To grasp the logic of this strategy, start with the fact that Obama's likely national-security picks don't actually disagree very much with the foreign policy he laid out during the campaign. Jones is on record calling the Iraq war a "debacle" and urging that the detention center at Guantánamo Bay be closed "tomorrow." Gates has also reportedly pushed for closing Gitmo and for faster withdrawals from Iraq. He has called a military strike against Iran a "strategic calamity," urged diplomacy with Tehran's mullahs and denounced the "creeping militarization" of U.S. foreign policy. (You don't hear that from a Defense Secretary every day.) For her part, Hillary Clinton during the presidential campaign embraced an Iraq-withdrawal position virtually identical to Obama's. And although they fought a sound-bite war over sitting down with the leaders of countries like Iran, the two candidates' actual Iran policies were pretty much the same. Both wanted intensive diplomacy; both wanted to start it at lower levels and work up from there.

On key policy issues, Jones, Gates and Clinton aren't significantly more hawkish than Obama. What they are is more hawkish symbolically. Gates is a Republican; Jones is a Marine general who once worked for John McCain; Clinton, as Senator from New York, has gained credibility with hawkish pro-Israel groups. In other words, what distinguishes Gates, Jones and Clinton isn't their desire to shift Obama's policies to the right; it's their ability to persuade the right to give Obama's policies a chance.

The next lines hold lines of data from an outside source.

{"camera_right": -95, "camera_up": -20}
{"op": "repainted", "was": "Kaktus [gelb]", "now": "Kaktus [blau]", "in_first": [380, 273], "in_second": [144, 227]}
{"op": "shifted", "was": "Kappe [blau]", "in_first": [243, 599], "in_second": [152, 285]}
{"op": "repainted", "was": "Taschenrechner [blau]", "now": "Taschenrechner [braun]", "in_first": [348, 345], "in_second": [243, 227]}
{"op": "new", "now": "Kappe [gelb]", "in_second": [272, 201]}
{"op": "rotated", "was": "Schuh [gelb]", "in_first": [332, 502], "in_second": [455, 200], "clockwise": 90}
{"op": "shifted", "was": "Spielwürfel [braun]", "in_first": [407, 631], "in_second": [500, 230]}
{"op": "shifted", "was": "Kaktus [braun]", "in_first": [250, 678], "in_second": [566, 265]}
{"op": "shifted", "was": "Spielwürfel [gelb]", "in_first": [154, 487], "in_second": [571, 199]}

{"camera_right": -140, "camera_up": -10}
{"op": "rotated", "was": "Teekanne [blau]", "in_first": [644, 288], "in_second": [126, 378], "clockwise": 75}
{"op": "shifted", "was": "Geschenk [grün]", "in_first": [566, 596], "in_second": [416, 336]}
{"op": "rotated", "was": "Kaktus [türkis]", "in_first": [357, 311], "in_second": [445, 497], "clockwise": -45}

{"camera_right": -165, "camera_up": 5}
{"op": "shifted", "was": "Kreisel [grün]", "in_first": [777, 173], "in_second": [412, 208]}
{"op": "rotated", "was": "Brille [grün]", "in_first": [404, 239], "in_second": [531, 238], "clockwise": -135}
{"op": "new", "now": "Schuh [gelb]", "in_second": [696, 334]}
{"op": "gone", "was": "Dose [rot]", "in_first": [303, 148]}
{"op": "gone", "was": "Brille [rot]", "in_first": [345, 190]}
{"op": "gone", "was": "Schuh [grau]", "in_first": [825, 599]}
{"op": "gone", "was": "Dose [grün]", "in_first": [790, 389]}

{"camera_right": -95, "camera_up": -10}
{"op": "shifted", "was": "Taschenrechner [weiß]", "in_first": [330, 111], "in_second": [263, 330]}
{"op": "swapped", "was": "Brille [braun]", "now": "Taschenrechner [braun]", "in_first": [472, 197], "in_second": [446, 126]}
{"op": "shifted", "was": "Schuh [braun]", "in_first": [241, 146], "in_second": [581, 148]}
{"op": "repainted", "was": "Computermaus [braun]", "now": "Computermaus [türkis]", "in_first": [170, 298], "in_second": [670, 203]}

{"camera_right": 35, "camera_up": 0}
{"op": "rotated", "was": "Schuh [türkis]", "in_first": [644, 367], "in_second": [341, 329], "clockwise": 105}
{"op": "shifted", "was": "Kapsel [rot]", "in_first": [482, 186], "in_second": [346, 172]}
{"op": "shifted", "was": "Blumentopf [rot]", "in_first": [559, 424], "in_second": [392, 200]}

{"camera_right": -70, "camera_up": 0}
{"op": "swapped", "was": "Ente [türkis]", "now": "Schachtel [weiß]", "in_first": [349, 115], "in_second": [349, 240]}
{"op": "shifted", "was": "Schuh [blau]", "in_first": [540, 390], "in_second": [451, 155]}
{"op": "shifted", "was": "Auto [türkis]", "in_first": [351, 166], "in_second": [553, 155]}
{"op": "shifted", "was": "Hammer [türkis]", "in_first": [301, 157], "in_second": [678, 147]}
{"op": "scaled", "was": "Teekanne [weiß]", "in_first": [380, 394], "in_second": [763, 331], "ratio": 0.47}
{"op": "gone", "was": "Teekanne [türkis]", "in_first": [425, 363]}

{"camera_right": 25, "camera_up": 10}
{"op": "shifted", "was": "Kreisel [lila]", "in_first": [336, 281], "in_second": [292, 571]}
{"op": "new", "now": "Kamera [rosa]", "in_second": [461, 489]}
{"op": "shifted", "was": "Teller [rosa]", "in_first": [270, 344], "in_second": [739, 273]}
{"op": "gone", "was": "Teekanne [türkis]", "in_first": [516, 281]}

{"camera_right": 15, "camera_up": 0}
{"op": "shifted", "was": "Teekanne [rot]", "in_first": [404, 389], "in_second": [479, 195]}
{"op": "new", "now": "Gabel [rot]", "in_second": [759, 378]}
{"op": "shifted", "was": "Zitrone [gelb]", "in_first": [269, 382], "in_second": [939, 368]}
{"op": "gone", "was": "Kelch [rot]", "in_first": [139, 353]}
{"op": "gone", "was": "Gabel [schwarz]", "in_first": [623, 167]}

Obama knows that although Iraq has tarnished the GOP foreign policy brand, Democrats remain vulnerable. When the moderate Democratic group Third Way asked voters in September whom they trusted more on national security, Democrats trailed by 14 points. (The gap has widened substantially since late 2006.) On the question of "ensuring a strong military," they trailed by 30 points--an astonishing figure, given that it is a Republican President who has stretched the Army to its breaking point.